Description of the task:
The records that follow should be copied out exactly, pictures excluded.

The data:
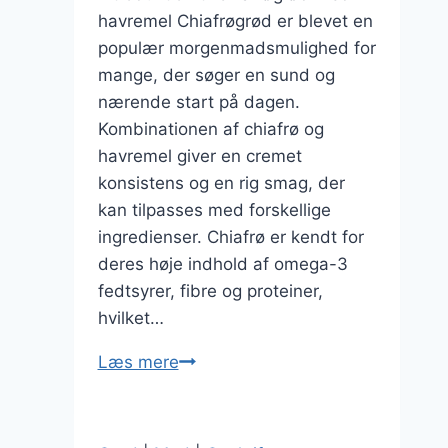
havremel Chiafrøgrød er blevet en
populær morgenmadsmulighed for
mange, der søger en sund og
nærende start på dagen.
Kombinationen af chiafrø og
havremel giver en cremet
konsistens og en rig smag, der
kan tilpasses med forskellige
ingredienser. Chiafrø er kendt for
deres høje indhold af omega-3
fedtsyrer, fibre og proteiner,
hvilket…
Chiafrøgrøde
Læs mere
opskrift
på
havremel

Solution to this exercise:
havremel Chiafrøgrød er blevet en
populær morgenmadsmulighed for
mange, der søger en sund og
nærende start på dagen.
Kombinationen af chiafrø og
havremel giver en cremet
konsistens og en rig smag, der
kan tilpasses med forskellige
ingredienser. Chiafrø er kendt for
deres høje indhold af omega-3
fedtsyrer, fibre og proteiner,
hvilket…
Chiafrøgrøde
Læs mere
opskrift
på
havremel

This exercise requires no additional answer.